For they recognise that being royal, far from allowing crowned heads to do as they choose, makes it essential to exercise iron control over one’s every word and deed.
Prince Philip has occasionally committed indiscretions, but these are trifling in a lifetime as consort. Some unkind things are said about the royal couple’s failure as parents. Yet their contribution to our nation far outweighs any domestic shortcomings.
The argument in royal circles now concerns whether the Queen’s passive style of monarchy will suffice for a new age.
When she ascended to the throne in 1952, Britain was a homogeneous white country with a culture symbolised by beer, country churches, cricket, the Radio Times and Miss Marple. Today, however, the ethnic and cultural make-up of the nation is changing fast.
According to one projection, by 2051 the ‘white British’ proportion of the population will fall to 67 per cent, then decline to only 50 per cent by the end of the century. A significant proportion of the children of minorities will, meanwhile, become assimilated and adopt our traditional values, perhaps including respect for the monarchy.
But it seems rash to expect too much, when the ‘white British’ are diminishingly confident about what our values are.
They are scarcely churchgoing Christians. Even the Church of England is racked with doubts about its own beliefs. That other great British institution, the BBC, often seems more concerned with providing a platform for minorities than with articulating the views of the majority.
If I was advising Prince William and Kate Middleton, I would urge they confine their public remarks to politeness and platitudes.
Even fish and chips are history. Tea is not the national opiate it once was — if you asked for a ‘cuppa char’ in many fast-food places, the Polish girl staring blankly across the counter might think you were making an indecent suggestion.
Some younger courtiers argue that a ‘more relevant’ monarchy will be necessary, to engage with the new Britain. I suggest that they are wrong.
The best hope for the future is to maintain the Queen’s great tradition, of being all things to all her subjects by remaining a smiling, but silent, monarch.
In the days when royal advisers occasionally sought my opinions as a newspaper editor, my counsel was always the same: ‘Say nothing, say nothing, say nothing.’ I thought the various confessional interviews by the Prince and Princess of Wales were suicidal. Charles’ book Harmony can promote only disharmony around the throne.
If I was advising Prince William and Kate Middleton, I would urge they confine their public remarks to politeness and platitudes. At all costs, I would forswear interviews and documentaries designed to reveal ‘the real William’ and ‘the real Kate’. For our sakes, as well as theirs, we should not go there.
Modern kings and queens must remain distant symbols of glamour, beauty and decency — or they become nothing. In the mid-21st century, as ever, once the public knows too much, the magic will be gone.
Happily for us all, there is every reason to suppose that the Queen will reign on for at least another decade. By then, it should be obvious that it would be madness to allow a quirky, stubbornly opinionated and contentious old man to assume the throne — that the best hope for Britain’s monarchy lies with William and Kate.

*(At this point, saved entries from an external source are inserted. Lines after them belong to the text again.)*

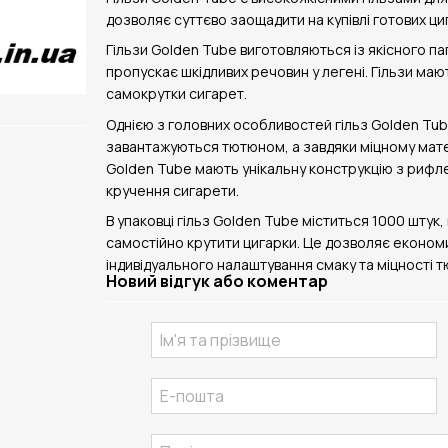
дозволяє суттєво заощадити на купівлі готових ци
Гільзи Golden Tube виготовляються із якісного п
пропускає шкідливих речовин у легені. Гільзи маю
самокрутки сигарет.
Однією з головних особливостей гільз Golden Tube 
завантажуються тютюном, а завдяки міцному матер
Golden Tube мають унікальну конструкцію з рифл
кручення сигарети.
В упаковці гільз Golden Tube міститься 1000 штук,
самостійно крутити цигарки. Це дозволяє економит
індивідуального налаштування смаку та міцності т
Новий відгук або коментар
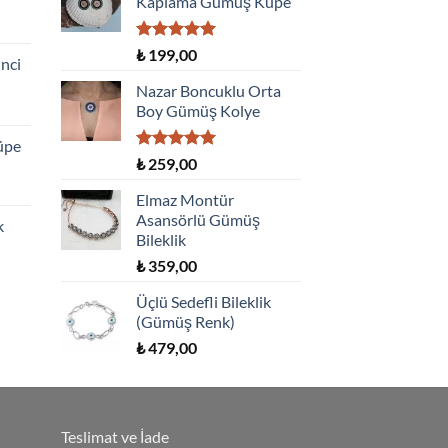
Kaplama Gümüş Küpe
5 üzerinden
₺
199,00
İnci
5.00
oy
aldı
Nazar Boncuklu Orta
Boy Gümüş Kolye
üpe
5 üzerinden
₺
259,00
5.00
oy
aldı
Elmaz Montür
Asansörlü Gümüş
k
Bileklik
₺
359,00
Üçlü Sedefli Bileklik
(Gümüş Renk)
₺
479,00
Teslimat ve İade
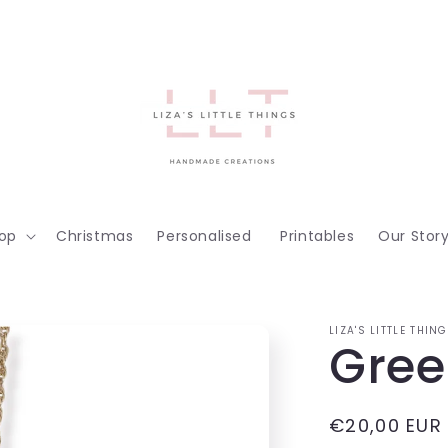
op
Christmas
Personalised
Printables
Our Stor
LIZA'S LITTLE THIN
Gree
Regular
€20,00 EUR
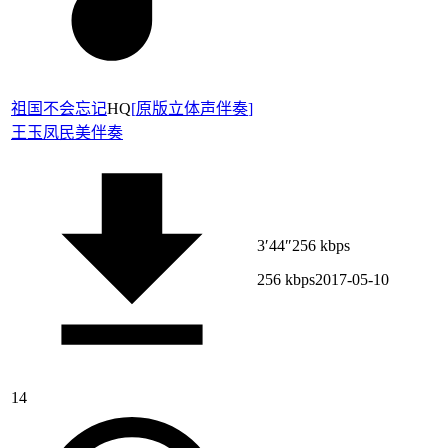
祖国不会忘记
HQ
[
原版立体声伴奏
]
王玉凤
民美伴奏
3′44″
256 kbps
256 kbps
2017-05-10
14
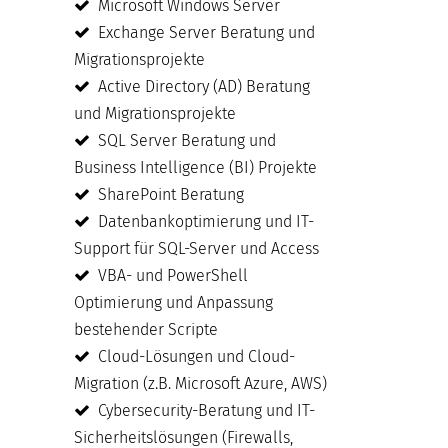
Microsoft Windows Server
Exchange Server Beratung und
Migrationsprojekte
Active Directory (AD) Beratung
und Migrationsprojekte
SQL Server Beratung und
Business Intelligence (BI) Projekte
SharePoint Beratung
Datenbankoptimierung und IT-
Support für SQL-Server und Access
VBA- und PowerShell
Optimierung und Anpassung
bestehender Scripte
Cloud-Lösungen und Cloud-
Migration (z.B. Microsoft Azure, AWS)
Cybersecurity-Beratung und IT-
Sicherheitslösungen (Firewalls,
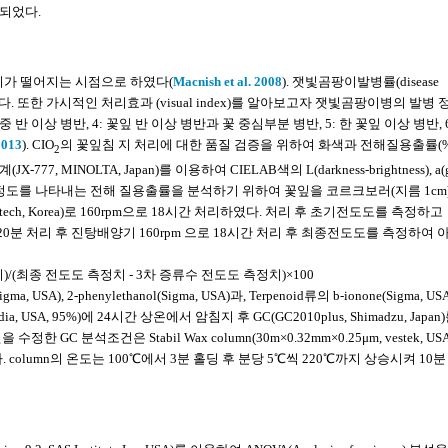
절되었다.
가치가 떨어지는 시점으로 하였다(
Macnish et al. 2008
). 잿빛곰팡이발병률(disease
타냈다. 또한 가시적인 처리효과 (visual index)를 알아보고자 잿빛곰팡이병의 발병
꽃잎 중 반 이상 병반, 4: 꽃잎 반 이상 병반과 꽃 중심부분 병반, 5: 한 꽃잎 이상 병반, 6
2013
). CIO
의 꽃잎침 지 처리에 대한 품질 검증을 위하여 화색과 전해질용출률(%
2
INOLTA, Japan)를 이용하여 CIELAB색의 L(darkness-brightness), a(gr
상 정도를 나타내는 전해 질용출률을 분석하기 위하여 꽃잎을 코르크보러(지름 1cm
otech, Korea)로 160rpm으로 18시간 처리하였다. 처리 후 초기전도도를 측정하고
여 121℃에서 20분 처리 후 진탕배양기 160rpm 으로 18시간 처리 후 최종전도도를 측정하여
)/(최종 전도도 측정치 - 3차 증류수 전도도 측정치)×100
 USA), 2-phenylethanol(Sigma, USA)과, Terpenoid류의 b-ionone(Sigma, US
USA, 95%)에 24시간 상온에서 암침지 후 GC(GC2010plus, Shimadzu, Japan
 수정한 GC 분석조건은 Stabil Wax column(30m×0.32mm×0.25μm, vestek, US
였다. column의 온도는 100℃에서 3분 홀딩 후 분당 5℃씩 220℃까지 상승시켜 10분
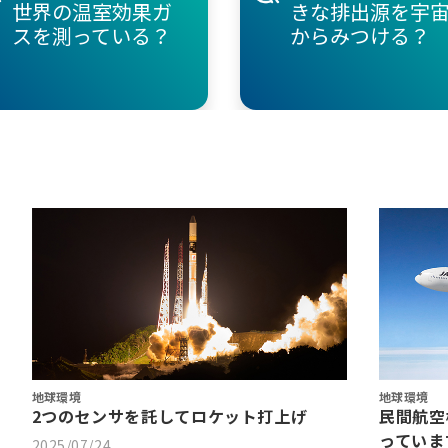
世界の温室効果ガ
きな排出源を宇
スを測っている？
からみつける？
地球環境
地球環境
2つのセンサを託してロケット打上げ
民間航空
っていま
2025/07/24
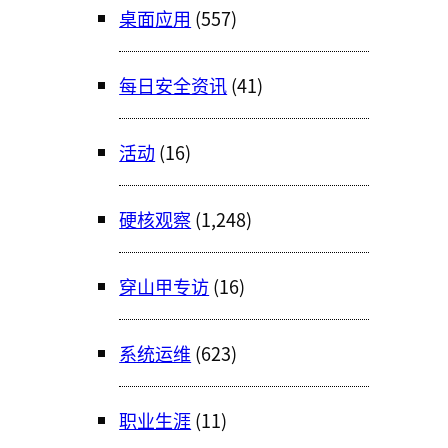
桌面应用
(557)
每日安全资讯
(41)
活动
(16)
硬核观察
(1,248)
穿山甲专访
(16)
系统运维
(623)
职业生涯
(11)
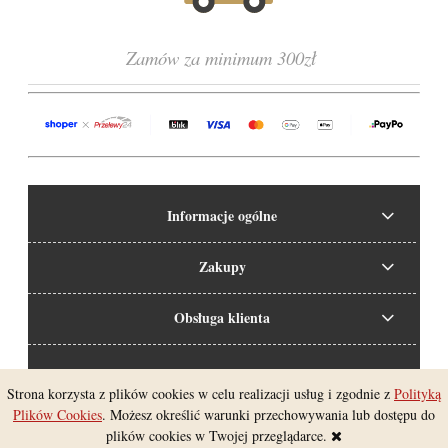
Zamów za minimum 300zł
Informacje ogólne
Zakupy
Obsługa klienta
Strona korzysta z plików cookies w celu realizacji usług i zgodnie z
Polityką
Pokaż pełną wersję strony
Plików Cookies
. Możesz określić warunki przechowywania lub dostępu do
plików cookies w Twojej przeglądarce.
Sklep internetowy Shoper.pl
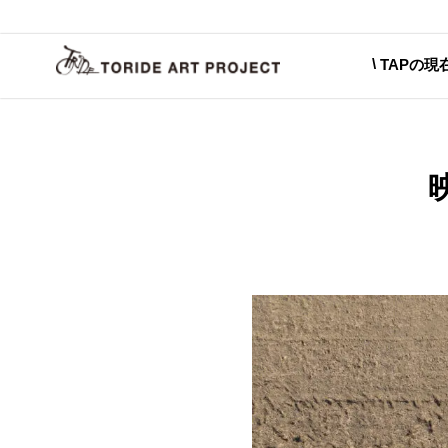
TAPの現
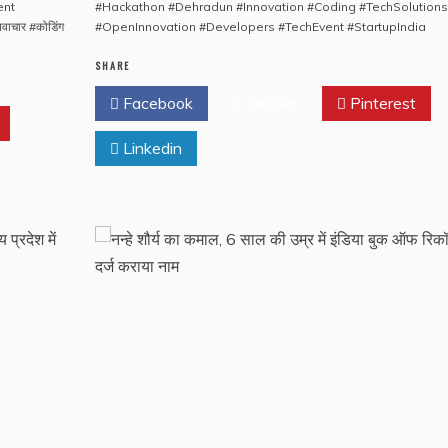
ent
#Hackathon #Dehradun #Innovation #Coding #TechSolutions
वाचार #कोडिंग
#OpenInnovation #Developers #TechEvent #StartupIndia
SHARE
Facebook
Twitter
Pinterest
Linkedin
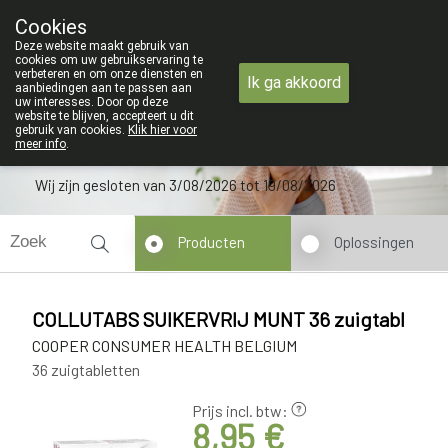
ZOMERVAKANTIE : Van maandag 3 AU
Cookies
Apotheek Verbeke - Van Thorre
Deze website maakt gebruik van
09 228 32 36
cookies om uw gebruikservaring te
verbeteren en om onze diensten en
Ik ga akkoord
aanbiedingen aan te passen aan
uw interesses. Door op deze
website te blijven, accepteert u dit
gebruik van cookies.
Klik hier voor
meer info
.
Wij zijn gesloten van 3/08/2026 tot 19/08/2026
Producten
Oplossingen
COLLUTABS SUIKERVRIJ MUNT 36 zuigtabl
COOPER CONSUMER HEALTH BELGIUM
36 zuigtabletten
Prijs incl. btw:
8,95 €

The most important task, meanwhile, is to prevent the media’s obsession with the young royals from tarnishing or destroying the couple.
I remain optimistic that the monarchy will survive. While many British people are indifferent to it today, few are actively hostile — a state of affairs which reflects the Queen’s achievement.
But anyone who reads the Prince of Wales’ new book will have little doubt that the chief peril to our royal institution in the decades ahead lies within his well-meaning, muddled, woolly head.